• SELECTED EXTRACT:
******

Start in your closet, not the shops
Bring two or three outfits you already wear to work or events where you feel capable. Try them on at home, sit down, cross your arms, laugh in the mirror. If the collar fights your neck when you turn, the camera will notice.
- Solid colours usually outperform busy patterns on small crops.
- Layering adds depth without loud logos.
- Avoid brand-new shoes you have not walked in.
- Glasses wearers: clean lenses and expect a few extra frames.
Colour and background: simple pairs work
We will confirm background options when you book. As a rule, mid-tone clothing photographs kindly against both light and dark setups. Pure white shirts on white seamless can glow harshly; pure black on black can lose separation. Navy, charcoal, forest, cream, and rust are reliable friends.
If you would not wear it to a conversation you care about, do not wear it to a portrait that has to represent you for years.
Headshots vs portraits: small changes, big effect
Headshots often need cleaner lines — lapels that sit flat, necklines that frame the face. Portraits can carry more texture: knitwear, a coat worn open, a chair lean that shows sleeve detail. If you are doing both in one session, bring one sharper look and one softer look.
Hair and makeup: you, slightly rested
We are not looking for a makeover. Light grooming so you feel like yourself on a good day is enough. Heavy makeup that changes bone structure can jar when clients meet you in person. If you work with a makeup artist regularly, bring them; if you do not, skip the panic hire.
When we will suggest a change
Sometimes we ask you to swap a shirt because the collar is glowing under the lights, not because your taste is wrong. The goal is never to dress you like someone else. It is to remove small technical distractions so expression carries the frame.
If wardrobe stress has delayed your London portraits, simplify: one outfit you trust, one backup, and a conversation about where the images will live. The right clothes are the ones that let you forget them once the session starts.
Still unsure? Photograph the outfit on your phone in daylight. If you flinch at the result, leave it at home. If you shrug and think that will do, bring it — that reaction is more reliable than any blog list.
We would rather you arrive comfortable than fashionable. Comfort reads on camera long after trends fade.
For team shoots, agree a palette rather than an identical outfit. Navy, charcoal, and soft neutrals photograph well together without turning the About page into a uniform catalogue.

******

• WORK ORDER A: Transcribe everything in the records from the line containing "Beschlüssen." down to the line containing "Добавьте творог и немного мёда п", both included, and omit the pictures.

******

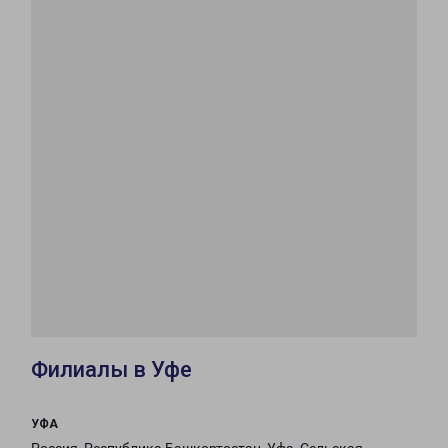
Филиалы в Уфе
УФА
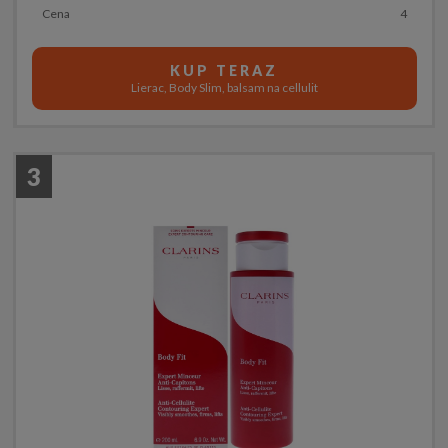
Cena
4
KUP TERAZ
Lierac, Body Slim, balsam na cellulit
3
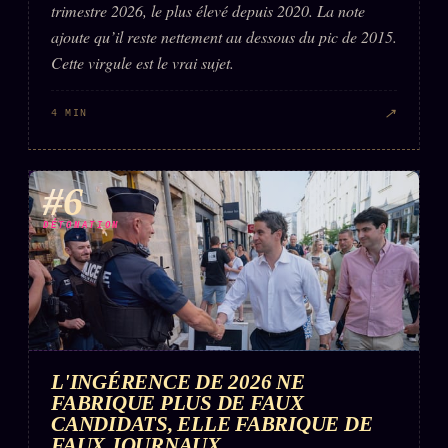
trimestre 2026, le plus élevé depuis 2020. La note
ajoute qu’il reste nettement au dessous du pic de 2015.
Cette virgule est le vrai sujet.
↗
4 MIN
#6
DÉTONATION
L'INGÉRENCE DE 2026 NE
FABRIQUE PLUS DE FAUX
CANDIDATS, ELLE FABRIQUE DE
FAUX JOURNAUX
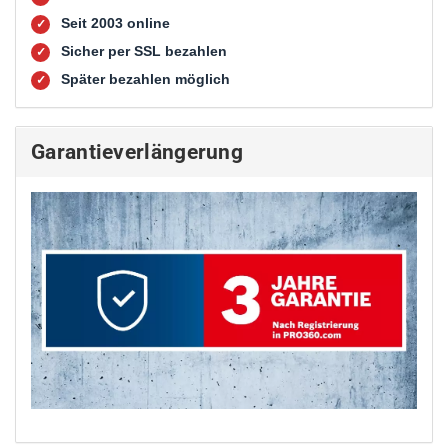
Seit 2003 online
✓
Sicher per SSL bezahlen
✓
Später bezahlen möglich
✓
Garantieverlängerung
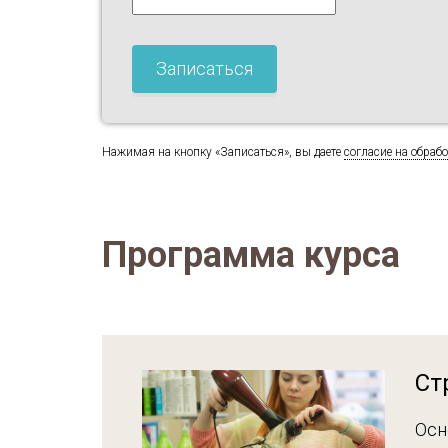
Нажимая на кнопку «Записаться», вы даете
согласие на обраб
Программа курса
Ст
Осн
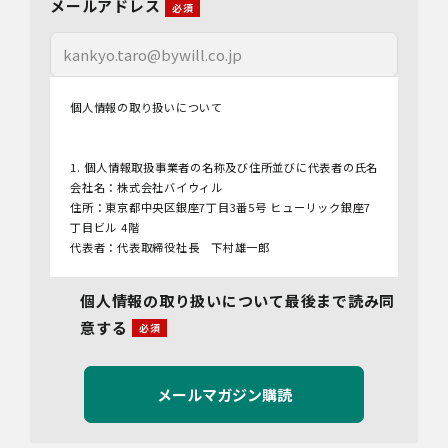
メールアドレス
個人情報の取り扱いについて
1. 個人情報取扱事業者の名称及び住所並びに代表者の氏名
会社名：株式会社バイウィル
住所：東京都中央区銀座7丁目3番5号 ヒューリック銀座7
丁目ビル 4階
代表者：代表取締役社長 下村雄一郎
2.個人情報保護管理者
個人情報の取り扱いについて最後まで読み同
管理者名：管理部長
意する
連絡先：info@bywill.co.jp
3.利用目的
当社で取り扱う個人情報（個人情報保護法第2条第1項によ
り定義された「個人情報」をいい、以下同様とします。）
の利用目的は以下のとおりです。個人情報の提供は任意で
すが、必要な情報をご提供いただけない場合、適切な対応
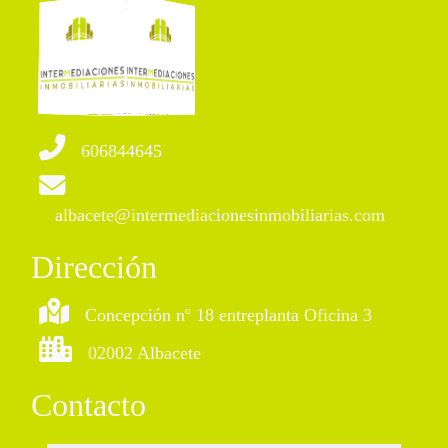
606844645
albacete@intermediacionesinmobiliarias.com
Dirección
Concepción nº 18 entreplanta Oficina 3
02002 Albacete
Contacto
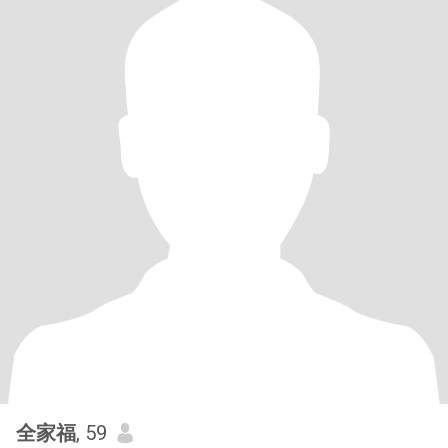
全家福
, 59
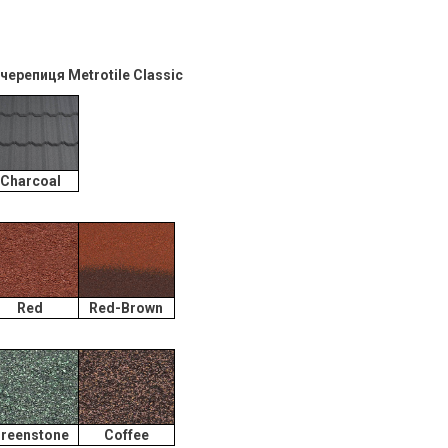
ерепиця Metrotile Classic
Charcoal
Red
Red-Brown
reenstone
Coffee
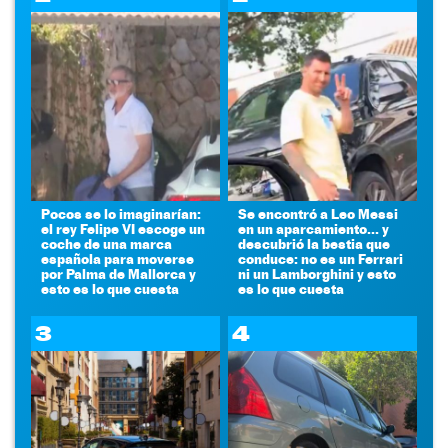
Pocos se lo imaginarían:
Se encontró a Leo Messi
el rey Felipe VI escoge un
en un aparcamiento... y
coche de una marca
descubrió la bestia que
española para moverse
conduce: no es un Ferrari
por Palma de Mallorca y
ni un Lamborghini y esto
esto es lo que cuesta
es lo que cuesta
3
4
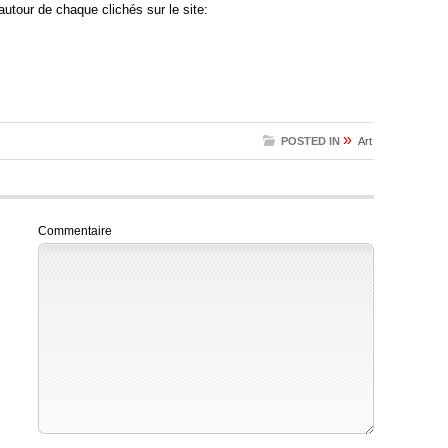
autour de chaque clichés sur le site:
»
POSTED IN
Art
Commentaire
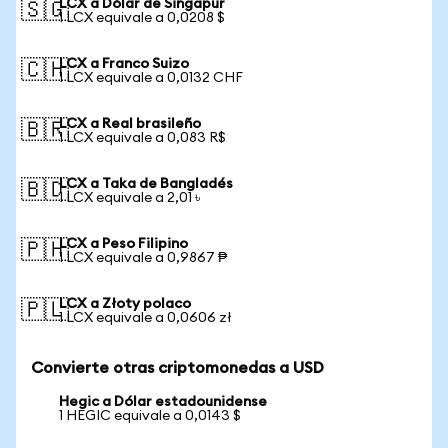
LCX a Dólar de Singapur
🇸🇬
1 LCX equivale a 0,0208 $
LCX a Franco Suizo
🇨🇭
1 LCX equivale a 0,0132 CHF
LCX a Real brasileño
🇧🇷
1 LCX equivale a 0,083 R$
LCX a Taka de Bangladés
🇧🇩
1 LCX equivale a 2,01 ৳
LCX a Peso Filipino
🇵🇭
1 LCX equivale a 0,9867 ₱
LCX a Złoty polaco
🇵🇱
1 LCX equivale a 0,0606 zł
Convierte otras criptomonedas a USD
Hegic a Dólar estadounidense
1 HEGIC equivale a 0,0143 $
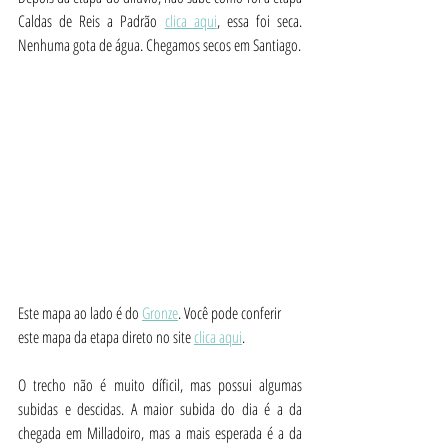
Caldas de Reis a Padrão 
clica aqui
, essa foi seca. 
Nenhuma gota de água. Chegamos secos em Santiago.
Este mapa ao lado é do 
Gronze
. Você pode conferir 
este mapa da etapa direto no site 
clica aqui
. 
O trecho não é muito díficil, mas possui algumas 
subidas e descidas. A maior subida do dia é a da 
chegada em Milladoiro, mas a mais esperada é a da 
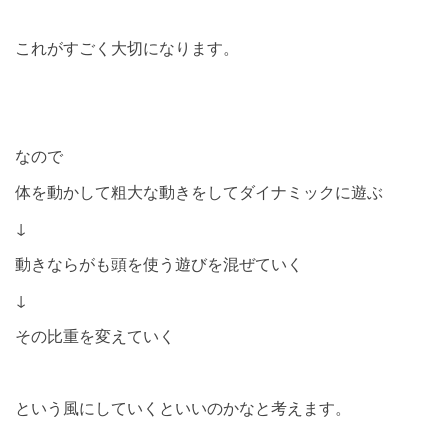
これがすごく大切になります。
なので
体を動かして粗大な動きをしてダイナミックに遊ぶ
↓
動きならがも頭を使う遊びを混ぜていく
↓
その比重を変えていく
という風にしていくといいのかなと考えます。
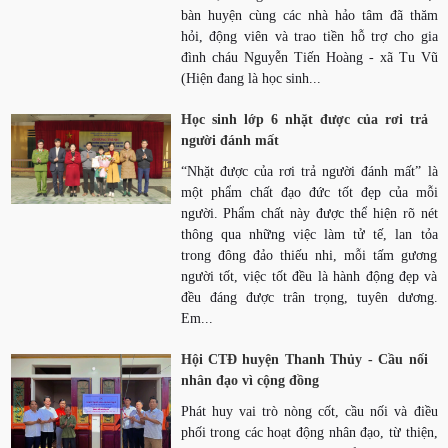
bàn huyện cùng các nhà hảo tâm đã thăm
hỏi, động viên và trao tiền hỗ trợ cho gia
đình cháu Nguyễn Tiến Hoàng - xã Tu Vũ
(Hiện đang là học sinh...
Học sinh lớp 6 nhặt được của rơi trả
người đánh mất
“Nhặt được của rơi trả người đánh mất” là
một phẩm chất đạo đức tốt đẹp của mỗi
người. Phẩm chất này được thể hiện rõ nét
thông qua những việc làm tử tế, lan tỏa
trong đông đảo thiếu nhi, mỗi tấm gương
người tốt, việc tốt đều là hành động đẹp và
đều đáng được trân trọng, tuyên dương.
Em...
Hội CTĐ huyện Thanh Thủy - Cầu nối
nhân đạo vì cộng đồng
Phát huy vai trò nòng cốt, cầu nối và điều
phối trong các hoạt động nhân đạo, từ thiện,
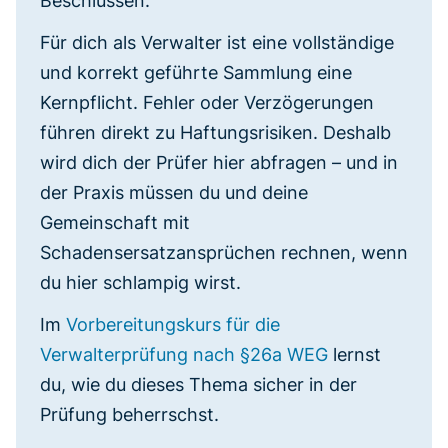
Beschlüssen.
Für dich als Verwalter ist eine vollständige
und korrekt geführte Sammlung eine
Kernpflicht. Fehler oder Verzögerungen
führen direkt zu Haftungsrisiken. Deshalb
wird dich der Prüfer hier abfragen – und in
der Praxis müssen du und deine
Gemeinschaft mit
Schadensersatzansprüchen rechnen, wenn
du hier schlampig wirst.
Im
Vorbereitungskurs für die
Verwalterprüfung nach §26a WEG
lernst
du, wie du dieses Thema sicher in der
Prüfung beherrschst.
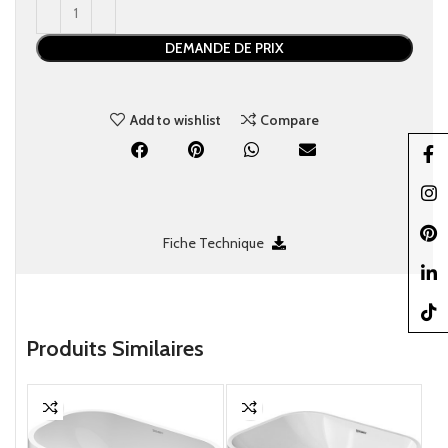
DEMANDE DE PRIX
Add to wishlist
Compare
Faceb
Insta
Pinter
Fiche Technique
linked
TikTo
Produits Similaires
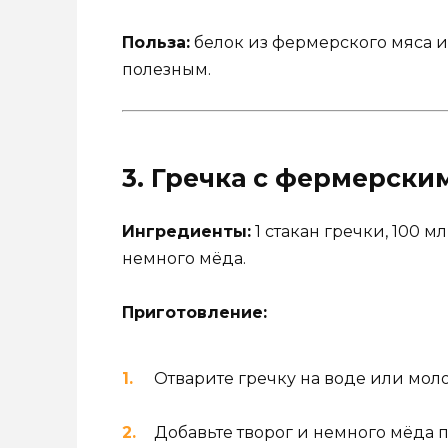
Польза:
белок из фермерского мяса 
полезным.
3. Гречка с фермерск
Ингредиенты:
1 стакан гречки, 100 м
немного мёда.
Приготовление:
Отварите гречку на воде или моло
Добавьте творог и немного мёда п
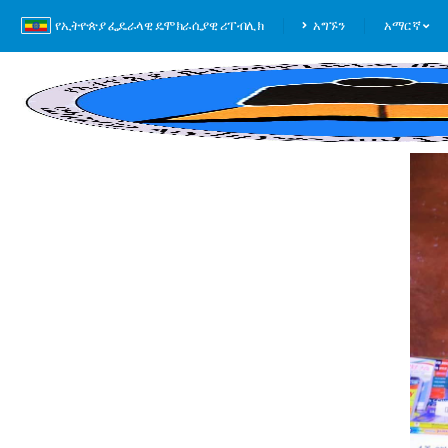
የኢትዮጵያ ፌዴራላዊ ዴሞክራሲያዊ ሪፐብሊክ
አግኙን
አማርኛ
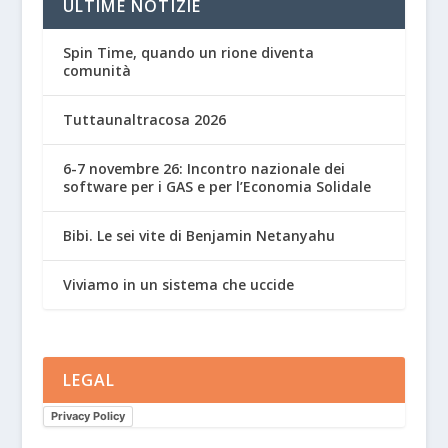
ULTIME NOTIZIE
Spin Time, quando un rione diventa
comunità
Tuttaunaltracosa 2026
6-7 novembre 26: Incontro nazionale dei
software per i GAS e per l’Economia Solidale
Bibi. Le sei vite di Benjamin Netanyahu
Viviamo in un sistema che uccide
LEGAL
Privacy Policy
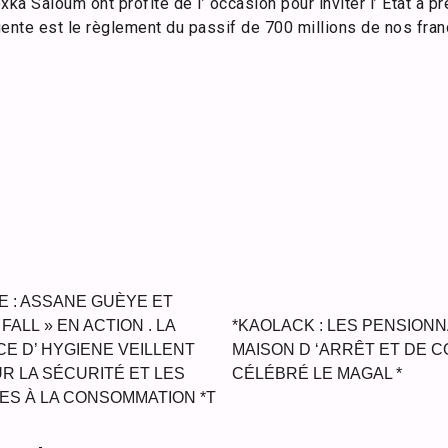
xka Saloum ont profité de l’ occasion pour inviter l’ Etat à 
gente est le règlement du passif de 700 millions de nos fra
 : ASSANE GUÈYE ET
FALL » EN ACTION . LA
*KAOLACK : LES PENSIONN
CE D’ HYGIENE VEILLENT
MAISON D ‘ARRÊT ET DE 
R LA SÉCURITÉ ET LES
CÉLÉBRÉ LE MAGAL *
ES À LA CONSOMMATION *T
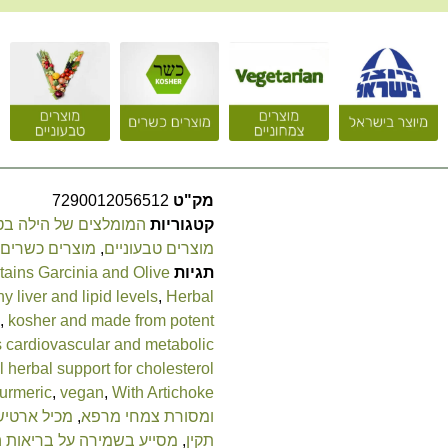
מק"ט
7290012056512
קטגוריות
המומלצים של הילה ב
מוצרים טבעוניים
,
מוצרים כשרים
תגיות
ains Garcinia and Olive
y liver and lipid levels
,
Herbal
,
kosher and made from potent
 cardiovascular and metabolic
 herbal support for cholesterol
turmeric
,
vegan
,
With Artichoke
ומסורת צמחי מרפא
,
מכיל ארטיש
תקין
,
מסייע בשמירה על בריאות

******

• WORK ORDER B: According to the wardrobe guidance for portrait sessions, why might the photographers ask a sitter to swap a shirt?

• EXERCISE OUTPUT A:
Beschlüssen.
Für dich als Verwalter ist eine vollständige
und korrekt geführte Sammlung eine
Kernpflicht. Fehler oder Verzögerungen
führen direkt zu Haftungsrisiken. Deshalb
wird dich der Prüfer hier abfragen – und in
der Praxis müssen du und deine
Gemeinschaft mit
Schadensersatzansprüchen rechnen, wenn
du hier schlampig wirst.
Im
Vorbereitungskurs für die
Verwalterprüfung nach §26a WEG
lernst
du, wie du dieses Thema sicher in der
Prüfung beherrschst.
DEMANDE DE PRIX
Add to wishlist
Compare
Faceb
Insta
Pinter
Fiche Technique
linked
TikTo
Produits Similaires
Польза:
белок из фермерского мяса 
полезным.
3. Гречка с фермерск
Ингредиенты:
1 стакан гречки, 100 м
немного мёда.
Приготовление:
Отварите гречку на воде или моло
Добавьте творог и немного мёда п

• EXERCISE OUTPUT B: They may request a swap because the collar is glowing under the lights, not because the sitter's taste is wrong. The aim is to remove small technical distractions so that expression carries the frame, never to dress the sitter like someone else.